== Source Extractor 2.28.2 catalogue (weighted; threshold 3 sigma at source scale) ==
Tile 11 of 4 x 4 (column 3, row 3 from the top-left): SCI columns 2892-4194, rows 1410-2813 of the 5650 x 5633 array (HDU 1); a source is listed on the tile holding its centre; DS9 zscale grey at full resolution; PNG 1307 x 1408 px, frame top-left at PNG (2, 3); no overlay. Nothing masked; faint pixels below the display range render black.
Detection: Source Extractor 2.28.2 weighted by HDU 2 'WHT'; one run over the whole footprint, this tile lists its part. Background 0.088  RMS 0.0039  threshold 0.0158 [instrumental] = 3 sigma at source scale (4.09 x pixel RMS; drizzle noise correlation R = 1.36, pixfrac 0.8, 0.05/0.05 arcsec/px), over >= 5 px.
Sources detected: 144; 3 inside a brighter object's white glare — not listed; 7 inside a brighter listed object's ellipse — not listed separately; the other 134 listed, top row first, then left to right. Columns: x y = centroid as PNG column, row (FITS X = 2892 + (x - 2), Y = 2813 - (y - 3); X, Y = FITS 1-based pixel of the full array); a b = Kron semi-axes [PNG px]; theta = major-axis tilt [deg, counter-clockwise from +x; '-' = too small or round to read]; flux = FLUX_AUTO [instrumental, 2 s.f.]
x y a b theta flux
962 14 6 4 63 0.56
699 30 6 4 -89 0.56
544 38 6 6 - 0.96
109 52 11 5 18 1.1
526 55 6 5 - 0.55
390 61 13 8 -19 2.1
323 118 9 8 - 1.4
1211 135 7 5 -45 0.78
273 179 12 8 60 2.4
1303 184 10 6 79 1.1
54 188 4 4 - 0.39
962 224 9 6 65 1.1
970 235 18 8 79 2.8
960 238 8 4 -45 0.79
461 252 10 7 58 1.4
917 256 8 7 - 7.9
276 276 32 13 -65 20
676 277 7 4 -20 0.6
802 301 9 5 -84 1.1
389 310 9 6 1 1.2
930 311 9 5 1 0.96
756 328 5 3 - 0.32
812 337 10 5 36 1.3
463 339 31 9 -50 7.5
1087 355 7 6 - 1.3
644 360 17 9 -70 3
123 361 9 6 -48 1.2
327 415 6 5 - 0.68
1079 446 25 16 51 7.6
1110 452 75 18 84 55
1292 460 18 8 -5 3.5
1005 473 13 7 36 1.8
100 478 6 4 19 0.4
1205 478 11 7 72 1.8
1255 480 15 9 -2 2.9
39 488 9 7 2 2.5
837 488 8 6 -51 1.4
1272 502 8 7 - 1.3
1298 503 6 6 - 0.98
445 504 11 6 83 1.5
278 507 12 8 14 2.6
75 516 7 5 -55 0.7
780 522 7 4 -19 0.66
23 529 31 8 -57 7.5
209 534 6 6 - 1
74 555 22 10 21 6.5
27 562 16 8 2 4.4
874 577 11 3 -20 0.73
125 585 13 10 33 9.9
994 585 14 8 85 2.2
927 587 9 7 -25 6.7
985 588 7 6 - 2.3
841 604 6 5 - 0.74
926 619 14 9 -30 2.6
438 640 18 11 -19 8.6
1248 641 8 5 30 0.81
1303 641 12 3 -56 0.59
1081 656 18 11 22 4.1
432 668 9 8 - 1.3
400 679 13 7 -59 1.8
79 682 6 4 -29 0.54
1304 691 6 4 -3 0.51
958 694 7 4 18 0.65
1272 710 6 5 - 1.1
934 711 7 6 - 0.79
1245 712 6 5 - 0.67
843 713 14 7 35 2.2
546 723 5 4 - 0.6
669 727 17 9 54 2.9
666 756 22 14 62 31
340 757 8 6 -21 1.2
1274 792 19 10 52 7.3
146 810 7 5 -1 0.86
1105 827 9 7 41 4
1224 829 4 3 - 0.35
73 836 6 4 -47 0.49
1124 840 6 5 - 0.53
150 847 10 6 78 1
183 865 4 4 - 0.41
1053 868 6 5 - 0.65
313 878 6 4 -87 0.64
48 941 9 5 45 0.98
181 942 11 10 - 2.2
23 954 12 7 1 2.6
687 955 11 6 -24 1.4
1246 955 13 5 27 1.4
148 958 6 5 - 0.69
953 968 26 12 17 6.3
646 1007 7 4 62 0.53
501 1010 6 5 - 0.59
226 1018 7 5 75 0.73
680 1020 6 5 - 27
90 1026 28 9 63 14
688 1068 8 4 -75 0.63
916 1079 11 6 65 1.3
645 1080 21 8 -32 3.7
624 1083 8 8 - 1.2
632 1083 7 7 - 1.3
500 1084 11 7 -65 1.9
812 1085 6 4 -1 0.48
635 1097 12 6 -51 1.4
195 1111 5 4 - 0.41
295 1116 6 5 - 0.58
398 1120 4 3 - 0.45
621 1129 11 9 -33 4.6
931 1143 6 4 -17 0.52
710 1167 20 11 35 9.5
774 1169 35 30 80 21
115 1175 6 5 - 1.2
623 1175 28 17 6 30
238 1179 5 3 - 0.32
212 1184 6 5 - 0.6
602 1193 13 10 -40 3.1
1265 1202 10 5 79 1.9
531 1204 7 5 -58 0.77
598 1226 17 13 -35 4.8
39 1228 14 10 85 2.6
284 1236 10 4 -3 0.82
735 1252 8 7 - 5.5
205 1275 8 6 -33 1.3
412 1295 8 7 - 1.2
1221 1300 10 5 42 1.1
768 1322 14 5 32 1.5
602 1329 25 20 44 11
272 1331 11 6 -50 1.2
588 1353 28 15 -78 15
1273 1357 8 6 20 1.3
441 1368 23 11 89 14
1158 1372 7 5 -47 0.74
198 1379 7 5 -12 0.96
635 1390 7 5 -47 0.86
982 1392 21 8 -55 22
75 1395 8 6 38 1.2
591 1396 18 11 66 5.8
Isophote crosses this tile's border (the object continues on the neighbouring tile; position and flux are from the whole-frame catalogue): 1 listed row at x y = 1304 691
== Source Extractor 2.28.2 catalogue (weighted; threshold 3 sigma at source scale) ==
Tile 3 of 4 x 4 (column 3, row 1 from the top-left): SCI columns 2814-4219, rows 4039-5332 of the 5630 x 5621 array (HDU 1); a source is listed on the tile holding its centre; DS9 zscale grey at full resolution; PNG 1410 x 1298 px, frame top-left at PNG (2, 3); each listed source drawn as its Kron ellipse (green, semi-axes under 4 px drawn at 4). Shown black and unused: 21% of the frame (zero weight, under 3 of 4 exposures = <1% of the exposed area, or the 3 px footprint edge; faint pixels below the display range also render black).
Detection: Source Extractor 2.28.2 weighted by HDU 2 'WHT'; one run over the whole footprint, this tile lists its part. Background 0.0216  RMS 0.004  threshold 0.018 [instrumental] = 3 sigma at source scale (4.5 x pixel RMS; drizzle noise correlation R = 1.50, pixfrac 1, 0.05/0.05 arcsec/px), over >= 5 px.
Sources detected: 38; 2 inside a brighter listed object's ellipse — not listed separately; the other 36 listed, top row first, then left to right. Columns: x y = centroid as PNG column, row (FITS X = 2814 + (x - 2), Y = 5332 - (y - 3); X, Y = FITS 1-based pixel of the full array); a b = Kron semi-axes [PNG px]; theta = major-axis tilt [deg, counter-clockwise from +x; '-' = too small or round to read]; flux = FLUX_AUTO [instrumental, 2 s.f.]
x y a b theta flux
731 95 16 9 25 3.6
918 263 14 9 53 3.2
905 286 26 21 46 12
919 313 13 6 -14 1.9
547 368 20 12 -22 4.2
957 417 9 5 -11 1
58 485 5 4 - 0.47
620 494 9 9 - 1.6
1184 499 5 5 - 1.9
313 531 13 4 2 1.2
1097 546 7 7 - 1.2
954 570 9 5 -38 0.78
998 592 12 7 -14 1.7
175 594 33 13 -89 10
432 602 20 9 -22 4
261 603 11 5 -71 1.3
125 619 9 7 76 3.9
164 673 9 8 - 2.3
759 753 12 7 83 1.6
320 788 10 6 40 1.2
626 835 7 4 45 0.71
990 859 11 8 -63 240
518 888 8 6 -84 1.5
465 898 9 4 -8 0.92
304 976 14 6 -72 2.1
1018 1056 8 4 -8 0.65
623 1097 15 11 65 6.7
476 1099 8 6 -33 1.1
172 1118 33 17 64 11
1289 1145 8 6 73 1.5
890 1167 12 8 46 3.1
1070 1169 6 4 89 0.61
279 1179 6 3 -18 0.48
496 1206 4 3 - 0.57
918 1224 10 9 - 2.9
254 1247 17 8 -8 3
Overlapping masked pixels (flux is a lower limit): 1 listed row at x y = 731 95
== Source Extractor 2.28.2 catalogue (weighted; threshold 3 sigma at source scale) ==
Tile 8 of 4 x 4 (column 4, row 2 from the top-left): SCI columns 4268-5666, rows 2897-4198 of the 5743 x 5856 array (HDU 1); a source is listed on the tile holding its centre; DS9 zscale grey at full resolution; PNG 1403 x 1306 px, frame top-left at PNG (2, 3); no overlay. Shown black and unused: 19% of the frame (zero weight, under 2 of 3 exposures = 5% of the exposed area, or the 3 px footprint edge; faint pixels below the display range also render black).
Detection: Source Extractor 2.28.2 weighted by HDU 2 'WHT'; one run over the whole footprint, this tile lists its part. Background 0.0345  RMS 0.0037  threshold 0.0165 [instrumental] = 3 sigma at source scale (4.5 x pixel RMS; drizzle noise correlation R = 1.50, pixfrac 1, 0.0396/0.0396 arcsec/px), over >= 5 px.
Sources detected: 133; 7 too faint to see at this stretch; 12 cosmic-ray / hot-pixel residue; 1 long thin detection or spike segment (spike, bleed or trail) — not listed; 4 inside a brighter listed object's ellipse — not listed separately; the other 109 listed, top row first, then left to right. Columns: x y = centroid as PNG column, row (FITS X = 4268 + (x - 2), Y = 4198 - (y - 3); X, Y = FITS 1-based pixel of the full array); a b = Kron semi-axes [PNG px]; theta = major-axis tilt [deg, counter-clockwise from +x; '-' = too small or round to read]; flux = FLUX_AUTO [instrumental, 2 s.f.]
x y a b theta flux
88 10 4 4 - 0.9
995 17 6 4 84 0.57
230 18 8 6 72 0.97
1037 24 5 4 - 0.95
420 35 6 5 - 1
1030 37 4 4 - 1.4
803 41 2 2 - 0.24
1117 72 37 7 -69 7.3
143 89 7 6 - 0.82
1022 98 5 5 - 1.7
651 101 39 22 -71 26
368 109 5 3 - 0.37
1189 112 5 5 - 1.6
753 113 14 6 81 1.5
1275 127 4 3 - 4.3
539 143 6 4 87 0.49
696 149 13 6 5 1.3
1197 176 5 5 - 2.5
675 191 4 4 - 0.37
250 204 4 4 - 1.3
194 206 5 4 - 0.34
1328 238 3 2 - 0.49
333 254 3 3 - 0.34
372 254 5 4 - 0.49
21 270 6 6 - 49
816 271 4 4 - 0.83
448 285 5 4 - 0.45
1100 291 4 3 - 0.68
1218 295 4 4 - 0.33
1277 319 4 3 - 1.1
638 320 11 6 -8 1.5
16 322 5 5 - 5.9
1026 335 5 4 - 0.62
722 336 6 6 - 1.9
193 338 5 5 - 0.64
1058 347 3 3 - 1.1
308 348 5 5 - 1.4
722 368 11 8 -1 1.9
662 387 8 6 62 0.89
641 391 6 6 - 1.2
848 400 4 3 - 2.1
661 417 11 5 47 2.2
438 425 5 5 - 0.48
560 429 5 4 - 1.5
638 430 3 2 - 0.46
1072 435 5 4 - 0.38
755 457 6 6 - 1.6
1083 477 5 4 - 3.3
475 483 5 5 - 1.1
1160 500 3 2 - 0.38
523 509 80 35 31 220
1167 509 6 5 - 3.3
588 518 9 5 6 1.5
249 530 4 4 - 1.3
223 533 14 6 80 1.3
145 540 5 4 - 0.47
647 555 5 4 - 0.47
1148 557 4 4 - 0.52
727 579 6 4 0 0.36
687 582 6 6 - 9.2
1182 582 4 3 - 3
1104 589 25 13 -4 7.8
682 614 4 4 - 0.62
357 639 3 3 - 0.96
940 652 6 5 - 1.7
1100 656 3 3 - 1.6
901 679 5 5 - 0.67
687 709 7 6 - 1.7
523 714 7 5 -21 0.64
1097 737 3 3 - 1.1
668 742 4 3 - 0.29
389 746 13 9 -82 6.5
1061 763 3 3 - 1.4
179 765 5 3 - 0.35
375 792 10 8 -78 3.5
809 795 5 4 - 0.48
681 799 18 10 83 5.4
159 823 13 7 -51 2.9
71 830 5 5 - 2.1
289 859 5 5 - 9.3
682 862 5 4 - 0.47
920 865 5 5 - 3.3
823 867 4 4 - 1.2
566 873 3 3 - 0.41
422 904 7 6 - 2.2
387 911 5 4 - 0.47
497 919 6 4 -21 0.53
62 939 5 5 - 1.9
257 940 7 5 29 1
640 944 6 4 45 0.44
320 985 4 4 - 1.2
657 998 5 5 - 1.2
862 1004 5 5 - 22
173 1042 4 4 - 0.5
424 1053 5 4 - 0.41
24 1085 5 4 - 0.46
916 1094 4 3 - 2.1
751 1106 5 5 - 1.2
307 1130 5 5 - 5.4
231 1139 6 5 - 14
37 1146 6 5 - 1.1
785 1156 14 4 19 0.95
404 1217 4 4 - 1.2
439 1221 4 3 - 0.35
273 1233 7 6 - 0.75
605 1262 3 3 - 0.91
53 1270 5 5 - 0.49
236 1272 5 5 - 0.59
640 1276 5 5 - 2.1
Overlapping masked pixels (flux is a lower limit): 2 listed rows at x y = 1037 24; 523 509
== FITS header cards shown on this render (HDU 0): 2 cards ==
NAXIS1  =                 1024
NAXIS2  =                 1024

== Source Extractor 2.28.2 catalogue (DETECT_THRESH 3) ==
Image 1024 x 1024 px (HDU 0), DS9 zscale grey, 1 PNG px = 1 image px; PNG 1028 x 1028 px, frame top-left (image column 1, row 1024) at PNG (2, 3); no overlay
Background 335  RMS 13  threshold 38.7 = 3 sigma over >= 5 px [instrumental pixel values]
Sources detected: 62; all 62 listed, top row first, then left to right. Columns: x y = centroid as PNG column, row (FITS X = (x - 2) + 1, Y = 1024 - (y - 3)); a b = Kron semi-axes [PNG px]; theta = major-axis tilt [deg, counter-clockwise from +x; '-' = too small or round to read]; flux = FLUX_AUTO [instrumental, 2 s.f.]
────────
The request:
Copy the listing word for word, starting at the line with "2.28.2 catalogue (DETECT_THRESH" and ending at the line with "[instrumental pixel values]", both lines included.

Solution below:
== Source Extractor 2.28.2 catalogue (DETECT_THRESH 3) ==
Image 1024 x 1024 px (HDU 0), DS9 zscale grey, 1 PNG px = 1 image px; PNG 1028 x 1028 px, frame top-left (image column 1, row 1024) at PNG (2, 3); no overlay
Background 335  RMS 13  threshold 38.7 = 3 sigma over >= 5 px [instrumental pixel values]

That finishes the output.